Bruno Colmant

Il faut réenchanter l’enseignement secondaire

Bruno Colmant Economiste. Professeur à la Vlerick School, l’ULB et l'UCL.

C’est Alain Peyrefitte (1925-1999), ministre de l’Enseignement de Charles de Gaulle, qui avait souligné que le miracle de l’inventivité et du progrès humain trouve un terrain fertile lorsque l’innovation est un facteur d’enrichissement individuel et collectif.

Alain Peyrefitte parlait de la nécessité d’un « éthos (c’est-à-dire un caractère, une typologie) de confiance compétitive. Pour stimuler l’envie du futur et déployer la « confiance dans la confiance », il faut un contexte de stabilité institutionnelle qui stimule l’entrepreneuriat individuel. La réussite doit être reconnue et l’échec dépassé. Il faut que les pouvoirs publics suscitent un appétit d’entreprendre dans le cadre d’une méritocratie solidaire.

Dans le domaine de l’enseignement, tant d’études furent commises pour moisir dans des composts administratifs ou être étudiées par des cénacles dont les débouchés sont obscurs. J’ai, à cet égard, et fort de mon expérience d’enseignant depuis trois décennies, quelques convictions, à commencer par le fait que la réglementation outrancière de l’enseignement le rend stérile.

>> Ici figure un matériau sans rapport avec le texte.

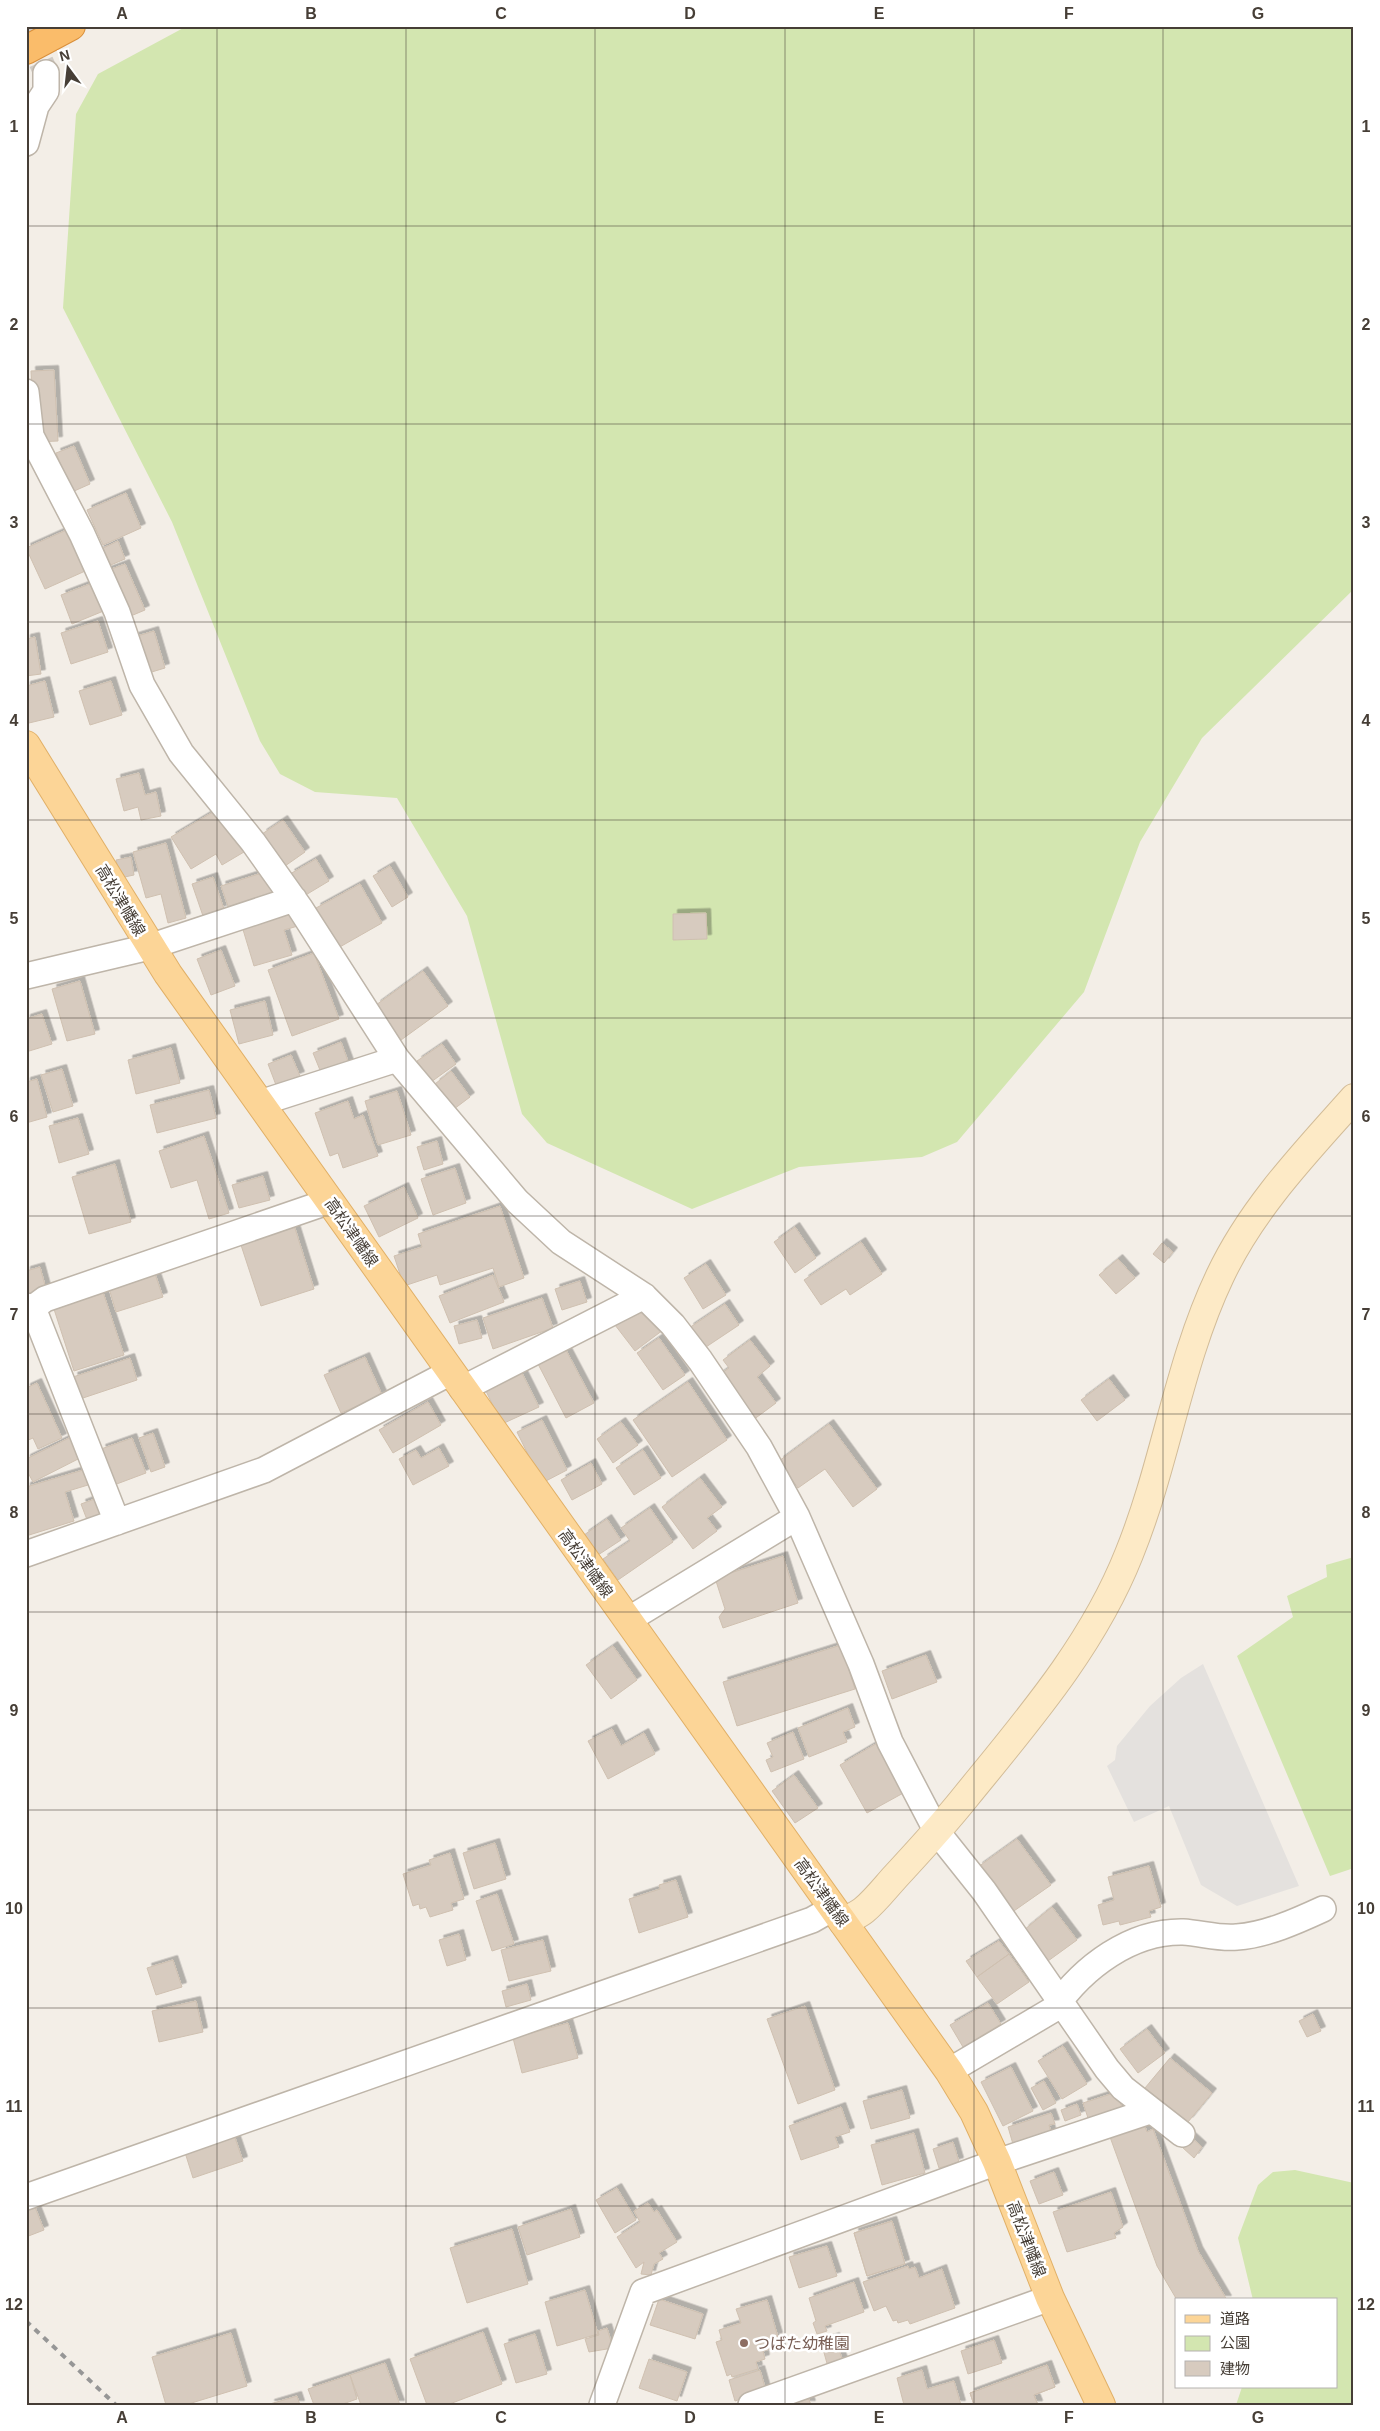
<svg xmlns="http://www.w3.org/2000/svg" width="1380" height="2431" viewBox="0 0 1380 2431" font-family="Arial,'Noto Sans JP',sans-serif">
	<defs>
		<filter id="shadow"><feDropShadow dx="4.5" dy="-4.5" stdDeviation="0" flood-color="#0004"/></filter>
	</defs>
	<rect width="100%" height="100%" fill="#f3eee7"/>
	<!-- green -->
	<path fill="#d3e6b0" d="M187 26H1354V589L1202 738 1140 842 1084 992 957 1142 922 1157 799 1167 692 1209 547 1143 522 1114 467 916 397 798 315 792 280 774 260 741 172 522 63 308 76 114 98 74Z
		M1354 1557V1868L1330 1876 1237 1656 1293 1617 1287 1596 1327 1577 1326 1565Z
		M1295 2170 1354 2183V2405H1236L1242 2387H1336V2300H1253L1238 2238 1258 2185 1273 2172Z"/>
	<!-- parking -->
	<path fill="#e4e1de" d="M1203 1664 1299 1886 1237 1906 1201 1885 1169 1806 1134 1822 1107 1766 1115 1760 1117 1746 1150 1706 1181 1678Z"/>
	<!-- building -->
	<path fill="#d7cbbf" stroke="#cfc0b0" filter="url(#shadow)" d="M54 370 58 441 35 442 31 371Z
		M74 446 90 484 72 492 56 453Z
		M126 493 141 528 103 545 87 510Z
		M73 527 92 568 45 589 26 548Z
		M118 541 125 559 106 567 99 550Z
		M125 564 145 610 126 618 106 571Z
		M95 582 106 610 72 624 61 595Z
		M98 621 108 652 71 664 61 633Z
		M154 631 165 668 145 674 134 637Z
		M35 637 41 674 26 676V639Z
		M45 681 54 717 29 723 26 712V686Z
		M111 681 122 715 90 725 79 691Z
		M139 773 145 795 156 792 161 816 141 820 138 807 124 811 116 779Z
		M218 809 244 852 222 865 216 854 191 869 171 837Z
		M283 820 305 852 285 866 262 834Z
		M166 843 186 918 168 923 161 894 146 898 133 852Z
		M131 857 134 875 120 878 116 860Z
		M316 859 329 881 304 896 290 874Z
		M390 866 408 897 392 907 373 876Z
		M265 872 274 897 230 912 221 886Z
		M213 877 224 909 203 916 192 884Z
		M360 884 382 923 338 948 316 908Z
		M293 907 298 926 284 930 292 955 254 966 241 923Z
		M706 913 707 939 673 940V914Z
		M221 950 235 986 211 995 197 959Z
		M314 953 339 1019 292 1036 268 970Z
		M423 971 448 1006 401 1040 376 1005Z
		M80 981 95 1034 67 1041 52 989Z
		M265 1001 273 1035 239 1044 230 1010Z
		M42 1014 52 1044 26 1052V1019Z
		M341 1042 349 1064 322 1075 313 1053Z
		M442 1044 456 1064 431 1082 417 1061Z
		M171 1048 180 1083 136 1094 128 1060Z
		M291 1055 300 1076 276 1085 268 1064Z
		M62 1069 73 1106 53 1112 41 1075Z
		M451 1071 470 1097 454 1109 435 1084Z
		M37 1079 47 1117 26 1123V1082Z
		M209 1090 216 1118 157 1133 150 1105Z
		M397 1091 411 1135 378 1145 365 1101Z
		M348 1101 354 1119 363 1115 378 1156 343 1168 338 1153 330 1156 315 1113Z
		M78 1118 89 1154 59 1163 49 1126Z
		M204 1136 229 1213 209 1219 197 1180 171 1188 159 1151Z
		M437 1141 443 1164 424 1170 417 1147Z
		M115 1164 131 1222 89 1234 72 1177Z
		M455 1168 466 1203 433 1215 421 1179Z
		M263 1176 270 1200 239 1208 232 1185Z
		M404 1187 418 1218 379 1237 364 1206Z
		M500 1206 524 1278 499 1287 493 1268 440 1285 437 1275 404 1286 394 1256 422 1247 418 1234Z
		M293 1222 314 1289 261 1306 239 1239Z
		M795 1227 816 1258 795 1273 774 1242Z
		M861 1242 882 1274 850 1295 846 1289 821 1305 804 1280Z
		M1162 1243 1173 1252 1164 1263 1153 1254Z
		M1118 1259 1135 1278 1116 1294 1099 1275Z
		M706 1264 726 1295 703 1309 684 1278Z
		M40 1267 46 1289 26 1295V1271Z
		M154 1271 163 1297 116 1312 108 1285Z
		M493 1275 504 1302 450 1323 439 1296Z
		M580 1281 587 1302 562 1310 555 1289Z
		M101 1286 124 1355 74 1371 52 1303Z
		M542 1298 553 1328 493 1349 483 1318Z
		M643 1304 663 1330 635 1351 615 1325Z
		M725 1304 739 1325 703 1349 689 1328Z
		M477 1320 482 1338 459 1344 454 1326Z
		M659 1338 685 1375 663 1390 637 1353Z
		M750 1340 770 1366 757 1377 776 1403 753 1420 719 1375 729 1368 723 1360Z
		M566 1350 594 1403 566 1418 538 1364Z
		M365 1357 382 1395 341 1413 324 1375Z
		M130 1358 137 1380 80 1399 73 1377Z
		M520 1369 539 1407 502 1424 484 1387Z
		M1109 1379 1125 1400 1097 1421 1081 1400Z
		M688 1382 727 1440 672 1477 633 1420Z
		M37 1383 62 1438 38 1449 33 1438 26 1441V1388Z
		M428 1402 441 1425 393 1453 379 1430Z
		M542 1420 567 1470 542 1483 517 1432Z
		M621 1422 638 1445 613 1463 597 1439Z
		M829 1424 877 1489 853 1507 825 1469 798 1488 779 1461Z
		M153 1433 165 1467 151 1472 139 1438Z
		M71 1437 82 1457 33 1482 26 1469V1459Z
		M132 1438 146 1473 114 1485 101 1449Z
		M439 1448 449 1466 413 1485 399 1459 416 1450 421 1458Z
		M643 1450 661 1478 634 1495 616 1468Z
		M591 1463 602 1484 572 1500 561 1480Z
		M83 1470 88 1485 65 1492 74 1521 26 1536V1487Z
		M700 1478 722 1507 707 1518 717 1531 693 1549 662 1507Z
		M100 1497 108 1519 89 1525 81 1504Z
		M650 1508 673 1542 618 1580 603 1559 630 1541 621 1528Z
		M607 1519 621 1540 598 1555 584 1535Z
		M783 1556 798 1603 723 1628 719 1617 725 1609 715 1578Z
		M841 1645 855 1689 737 1726 723 1682Z
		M613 1646 637 1680 611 1699 586 1665Z
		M926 1655 937 1682 892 1699 882 1671Z
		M848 1708 855 1727 843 1732 847 1742 809 1757 798 1728Z
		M612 1729 621 1746 644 1733 655 1754 608 1779 588 1741Z
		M793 1732 804 1759 771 1772 766 1760 773 1757 767 1743Z
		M879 1742 907 1791 867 1813 840 1765Z
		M794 1775 818 1808 795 1823 772 1791Z
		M1017 1839 1051 1885 1011 1913 978 1867Z
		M495 1843 506 1879 474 1889 463 1853Z
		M450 1853 464 1899 451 1903 453 1910 430 1917 426 1907 420 1909 419 1904 413 1906 403 1874 431 1865 429 1860Z
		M1149 1866 1161 1907 1149 1911 1151 1917 1120 1925 1119 1921 1103 1925 1098 1905 1114 1900 1108 1877Z
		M676 1880 688 1917 639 1933 629 1899 660 1889 659 1885Z
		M497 1894 514 1944 492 1951 476 1901Z
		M1052 1907 1077 1940 1048 1961 1024 1930Z
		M459 1934 466 1960 447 1966 439 1940Z
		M543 1940 551 1971 509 1981 501 1950Z
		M999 1941 1009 1954 977 1977 966 1961Z
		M1009 1954 1029 1982 997 2004 977 1977Z
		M173 1960 182 1987 156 1995 147 1968Z
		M527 1984 531 2000 506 2007 502 1991Z
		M196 2001 203 2032 159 2042 152 2011Z
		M988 2003 1001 2024 963 2047 950 2025Z
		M805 2006 835 2090 798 2104 767 2019Z
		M1313 2014 1321 2031 1307 2037 1299 2021Z
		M568 2023 578 2058 522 2073 513 2038Z
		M1147 2029 1165 2053 1138 2073 1120 2049Z
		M1063 2046 1087 2084 1062 2099 1038 2061Z
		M1170 2058 1212 2093 1188 2122 1145 2088Z
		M1011 2067 1033 2111 1003 2126 981 2082Z
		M1044 2081 1056 2103 1043 2110 1031 2088Z
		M902 2090 910 2118 871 2129 863 2101Z
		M1117 2092 1124 2114 1091 2127 1083 2103Z
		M1077 2104 1081 2115 1065 2121 1061 2110Z
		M841 2107 850 2132 835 2137 839 2147 801 2160 789 2126Z
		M1051 2113 1055 2124 1049 2125 1053 2139 1015 2151 1008 2127Z
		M1144 2124 1147 2132 1153 2129 1198 2251 1227 2300H1177L1157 2266 1110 2137Z
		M232 2129 243 2161 193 2178 183 2146Z
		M914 2133 925 2173 882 2185 871 2145Z
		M1190 2136 1202 2147 1194 2158 1182 2147Z
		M953 2142 959 2162 939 2168 933 2149Z
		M1054 2172 1063 2195 1039 2204 1030 2181Z
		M617 2188 636 2220 615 2233 596 2200Z
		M1111 2192 1123 2227 1114 2233 1116 2238 1067 2252 1053 2212Z
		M648 2203 654 2212 657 2210 677 2242 659 2253 663 2259 654 2264 651 2275 641 2274 644 2262 636 2268 617 2237 640 2222 634 2211Z
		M35 2207 44 2230 26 2237V2211Z
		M571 2209 580 2237 527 2255 518 2227Z
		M892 2221 905 2264 867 2276 854 2233Z
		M892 2221 905 2264 867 2276 854 2233Z
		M512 2229 528 2284 467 2303 450 2248Z
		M827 2246 837 2276 799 2288 789 2257Z
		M908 2266 909 2269 915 2267 919 2278 942 2269 955 2308 910 2324 908 2320 898 2323 897 2320 893 2321 886 2306 874 2311 863 2282Z
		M854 2282 864 2312 825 2326 827 2331 817 2334 813 2323 816 2321 809 2298Z
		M585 2290 598 2334 557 2346 545 2302Z
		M659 2299 703 2314 695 2339 650 2325Z
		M767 2300 778 2337 774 2338 777 2347 763 2351 765 2359 756 2362 758 2369 732 2377 731 2374 727 2376 716 2342 722 2340 719 2330 741 2323 736 2309Z
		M607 2328 613 2348 589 2352 585 2339 599 2335 598 2331Z
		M483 2332 502 2384 447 2405H427L410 2359Z
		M231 2333 247 2386 185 2405H166L152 2357Z
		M535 2334 547 2374 516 2383 504 2344Z
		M835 2337 843 2362 828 2367 821 2342Z
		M994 2340 1002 2363 968 2374 961 2351Z
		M649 2359 687 2372 677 2401 639 2388Z
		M385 2363 400 2405H361L350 2375Z
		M1047 2365 1055 2387 1034 2395 1038 2405H974L970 2393Z
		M1047 2365 1055 2387 1034 2395 1038 2405H974L970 2393Z
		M760 2370 766 2391 735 2401 729 2380Z
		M922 2370 927 2389 954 2381 961 2405H904L897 2378Z
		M350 2375 357 2399 340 2405H314L308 2389Z
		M807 2394 811 2405H780Z
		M297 2396 300 2405H270V2404Z"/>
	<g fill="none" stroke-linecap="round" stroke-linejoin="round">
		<!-- street-tunnel -->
		<path stroke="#d0cbc4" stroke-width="25" stroke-dasharray="25 12" stroke-linecap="butt" d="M26 28 46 73"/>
		<!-- street casing -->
		<g stroke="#beb5a9" stroke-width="28">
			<path id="street" d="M26 143 36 106 46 91V73
				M26 392 31 436 82 534 117 612 142 685 181 753 253 842 300 908 397 1059 517 1201 561 1242 644 1296 673 1325 700 1360 759 1447 797 1517 861 1664 890 1742 937 1832 984 1891 1107 2069 1123 2088 1182 2134
				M26 976 149 947 294 899
				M260 1103 397 1059
				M26 1306 33 1308 117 1522
				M26 1313 45 1299 330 1201
				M462 1389 644 1296
				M26 1554 264 1470 451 1372
				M628 1620 797 1517
				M949 2071 1054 2009C1083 1967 1131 1931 1183 1932 1201 1933 1219 1939 1237 1937 1266 1935 1297 1921 1323 1909
				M26 2197 812 1920 833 1908
				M602 2405 643 2292 997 2162 1150 2111
				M751 2405 1050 2298"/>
		</g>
		<!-- secondary casing -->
		<g stroke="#d2bc98" stroke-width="30">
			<path id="secondary" d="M843 1922C850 1918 858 1915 864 1910 875 1901 885 1888 895 1877 920 1850 944 1824 967 1795 1028 1720 1093 1645 1129 1554 1166 1463 1178 1364 1220 1276 1252 1208 1305 1153 1354 1098"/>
		</g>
		<!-- primary casing -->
		<g stroke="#e1b067" stroke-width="30">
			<path id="primary" d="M26 745 168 974 949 2071 974 2112 997 2162 1050 2298 1101 2405"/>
		</g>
		<!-- highway casing -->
		<g stroke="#d98f3a" stroke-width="30">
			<path id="highway" d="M26 50 71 26"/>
		</g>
		<!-- street -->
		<use href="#street" stroke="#fff" stroke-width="25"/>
		<!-- secondary -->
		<use href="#secondary" stroke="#fdeac6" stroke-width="28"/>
		<!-- primary -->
		<use href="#primary" stroke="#fcd597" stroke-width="28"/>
		<!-- highway -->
		<use href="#highway" stroke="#fabc6a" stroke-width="28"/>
		<!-- rail -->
		<path stroke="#969696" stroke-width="4" stroke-dasharray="6 6" stroke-linecap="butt" d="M26 2321 116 2405"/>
	</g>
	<!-- grid -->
	<path fill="none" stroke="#463e36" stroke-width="1" stroke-opacity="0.55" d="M217 26V2405M406 26V2405M595 26V2405M785 26V2405M974 26V2405M1163 26V2405M26 226H1354M26 424H1354M26 622H1354M26 820H1354M26 1018H1354M26 1216H1354M26 1414H1354M26 1612H1354M26 1810H1354M26 2008H1354M26 2206H1354"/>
	<!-- markers -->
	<circle fill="#8d6e63" stroke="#fff" stroke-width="2" cx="744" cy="2343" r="5"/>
	<g text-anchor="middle" stroke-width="5" stroke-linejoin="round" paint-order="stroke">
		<!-- street labels -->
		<g font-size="16" fill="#463e36" stroke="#fff">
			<text transform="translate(121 900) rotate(59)" y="6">高松津幡線</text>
			<text transform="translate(352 1232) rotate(55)" y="6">高松津幡線</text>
			<text transform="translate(586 1563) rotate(54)" y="6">高松津幡線</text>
			<text transform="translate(822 1892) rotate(54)" y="6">高松津幡線</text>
			<text transform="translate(1027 2239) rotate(69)" y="6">高松津幡線</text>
		</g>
		<!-- education labels -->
		<g font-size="16" fill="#785e54" stroke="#fff" text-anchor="start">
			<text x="754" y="2349">つばた幼稚園</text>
		</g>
	</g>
	<!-- border -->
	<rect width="1380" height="2431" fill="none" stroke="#ffffff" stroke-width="55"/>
	<!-- legend -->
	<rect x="1175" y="2298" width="162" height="90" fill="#ffffff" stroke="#b5b2af"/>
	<rect x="1185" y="2315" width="25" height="8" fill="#fcd597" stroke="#b5b2af"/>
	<text x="1220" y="2324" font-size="15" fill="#463e36">道路</text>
	<rect x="1185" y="2336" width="25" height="15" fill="#d3e6b0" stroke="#b5b2af"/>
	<text x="1220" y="2348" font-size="15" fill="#463e36">公園</text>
	<rect x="1185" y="2361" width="25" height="15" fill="#d7cbbf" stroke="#b5b2af"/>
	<text x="1220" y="2374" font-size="15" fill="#463e36">建物</text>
	<!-- north arrow -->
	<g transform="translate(68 68) rotate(345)" stroke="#ffffff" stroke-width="4" paint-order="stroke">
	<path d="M0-4L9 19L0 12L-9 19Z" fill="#463e36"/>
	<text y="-8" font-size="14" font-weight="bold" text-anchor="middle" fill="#463e36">N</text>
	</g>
	<rect x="28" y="28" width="1324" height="2376" fill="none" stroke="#463e36" stroke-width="2"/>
	<g font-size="16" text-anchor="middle" font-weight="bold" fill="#463e36">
		<text x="122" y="19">A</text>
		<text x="311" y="19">B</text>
		<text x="501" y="19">C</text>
		<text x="690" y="19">D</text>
		<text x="879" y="19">E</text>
		<text x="1069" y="19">F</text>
		<text x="1258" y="19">G</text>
		<text x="14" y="132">1</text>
		<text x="1366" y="132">1</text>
		<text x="14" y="330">2</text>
		<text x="1366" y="330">2</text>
		<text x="14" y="528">3</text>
		<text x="1366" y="528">3</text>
		<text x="14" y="726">4</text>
		<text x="1366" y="726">4</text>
		<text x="14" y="924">5</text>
		<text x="1366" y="924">5</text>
		<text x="14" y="1122">6</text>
		<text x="1366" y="1122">6</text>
		<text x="14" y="1320">7</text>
		<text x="1366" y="1320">7</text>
		<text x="14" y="1518">8</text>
		<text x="1366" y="1518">8</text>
		<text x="14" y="1716">9</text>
		<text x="1366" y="1716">9</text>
		<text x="14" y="1914">10</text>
		<text x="1366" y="1914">10</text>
		<text x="14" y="2112">11</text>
		<text x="1366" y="2112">11</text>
		<text x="14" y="2310">12</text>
		<text x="1366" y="2310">12</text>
		<text x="122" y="2423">A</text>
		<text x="311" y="2423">B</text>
		<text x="501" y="2423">C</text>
		<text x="690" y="2423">D</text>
		<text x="879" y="2423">E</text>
		<text x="1069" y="2423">F</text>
		<text x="1258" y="2423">G</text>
	</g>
</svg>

La réjuvénation de l’enseignement exigera une génération. L’essentiel est d’assurer une qualification professionnelle. Il fait insuffler une envie d’avenir et d’effort personnel à chaque élève, dès l’âge de douze ans. C’est là que le suivi scolaire individualisé doit se concentrer afin d’éviter que le désir d’enseignement ne devienne une homothétie des stratifications sociales. Il faut rechercher l’excellence dans le respect des aptitudes de chacun. Il faut, par exemple, un véritable enseignement scientifique, mais aussi technique et professionnel, selon le modèle allemand qui intègre, par un système de patronage, certains étudiants dans la vie professionnelle. Il s’agit donc d’abaisser les barrières mentales et de promouvoir des contrats d’apprentissage.

Il faut, bien sûr, convaincre de la nécessité absolue d’une formation continue. Qui peut prétendre, sauf à avoir des dons peu communs, couvrir une carrière de 45 ans avec des connaissances acquises en début de vie professionnelle et dont la pérennité s’étiole rapidement dans une économie numérisée ?

Une formation de base n’est plus suffisante dans les bouleversements économiques que nous traversons. S’il importe de revaloriser les salaires les plus faibles et qui sont, en termes relatifs, plus lourdement éreintés par la poussée d’inflation depuis l’année 2022, il faut donc aussi accélérer la formation des travailleurs et des chômeurs, afin de démultiplier leurs optionalités en matière d’emploi. C’est d’ailleurs une priorité absolue pour augmenter le taux d’emploi. L’État doit jouer un rôle de conscientisation et de promotion essentiel, car l’adaptation des connaissances ne ressortit pas exclusivement aux missions de l’entreprise, à tout le moins à long terme. D’un point de vue de l’organisation politique, il m’est évident que le recyclage des travailleurs est une responsabilité commune des entreprises privées et de l’État.